Алессандро слушал вполуха, но водитель продолжал.

– В общем, они стреляют раз в несколько минут – просто чтобы не давать нам покоя. В бинокли они видят нас как на ладони, знают, когда мы едим, и целятся в наши полевые кухни, но мы заказали в Больцано трубы и теперь отводим дым от тех мест, где готовится еда. Австрийцы стреляют по дыму, а мы едим без помех. Я проголодался. Неподалеку есть хорошее местечко для остановки. У тебя есть еда? – Алессандро не ответил, и водитель переспросил, уже громче: – У тебя есть еда?

– Да. Бутерброд и термос с чаем.

Они остановились на поле, укрытом от ветра и заваленном мертвецами. Водитель развернул свой завтрак и присел на подножку, Алессандро разлил чай из термоса. Взял кружку с дымящимся чаем, отхлебнул. Потом поставил кружку на капот, надел рукавицы. Под легким ветерком вышел на середину поля.
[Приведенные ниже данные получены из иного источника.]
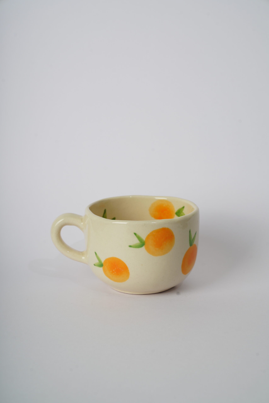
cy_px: 202
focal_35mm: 70
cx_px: 134
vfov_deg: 28.8
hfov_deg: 19.5
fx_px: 784
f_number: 9
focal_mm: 70
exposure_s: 1/160
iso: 100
Из-под снега торчала желтая трава, которую никто не скосил прошлым летом. Трупы в форме – после боя не прошло и двух недель, – лежали по одному и группами. Немцы, австрийцы, венгры, итальянцы. Некоторые погибли в рукопашном бою, но большинство – от пуль, когда бежали по полю к окопам на каждой стороне или от осколков артиллерийских снарядов. Они лежали в неестественных позах. Спящий не мог бы принять такой позы: изогнув шею, ссутулив плечи, зарывшись головой в снег. Даже те, кто лежал на спине, не выглядели спящими, потому что смотрели в небо широко раскрытыми глазами с отвисшими от изумления челюстями.

Три сотни отцов, братьев, сыновей лежали на этом поле. Их семьям сообщили, что они пропали без вести. Если бы близкие знали, что с ними произошло, каждый труп увезли бы, нежно омыли водой, грязные щеки целовали бы, руки гладили бы родители, дети, жены. Но они лежали под открытым небом и разлагались, как ветки.

* * *

Хотя регулярная армия все еще оставалась на равнине у подножия Чима-Бьянки, и по ее частям стреляли орудия, не давая солдатам спокойно поесть, альпийские стрелки вгрызлись в восточный склон и начали войну среди гор.
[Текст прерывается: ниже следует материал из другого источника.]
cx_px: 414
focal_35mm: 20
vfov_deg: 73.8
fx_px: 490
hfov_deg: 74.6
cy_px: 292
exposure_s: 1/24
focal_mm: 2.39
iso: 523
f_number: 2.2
Здесь, в разреженном воздухе и на голой, без единого деревца, земле, где одно неосторожное движение могло стоить жизни, шла другая война. Это на уровне моря, где в воздухе хватало кислорода, воюющие державы использовали миллионы солдат, которые ни в чем не знали нужды, да им еще помогали чудовищные машины, которые ездили по рельсам, летали над землей, плавали по воде. Здесь все сводилось к считаным единицам, которым приходилось затаскивать на большую высоту охапки дров и вещмешки с амуницией. Чтобы доставить один снаряд для мортиры, выстрелить который – секунда, а вероятность попадания в цель чуть ли не нулевая, одному сильному мужчине целый день приходилось карабкаться в гору.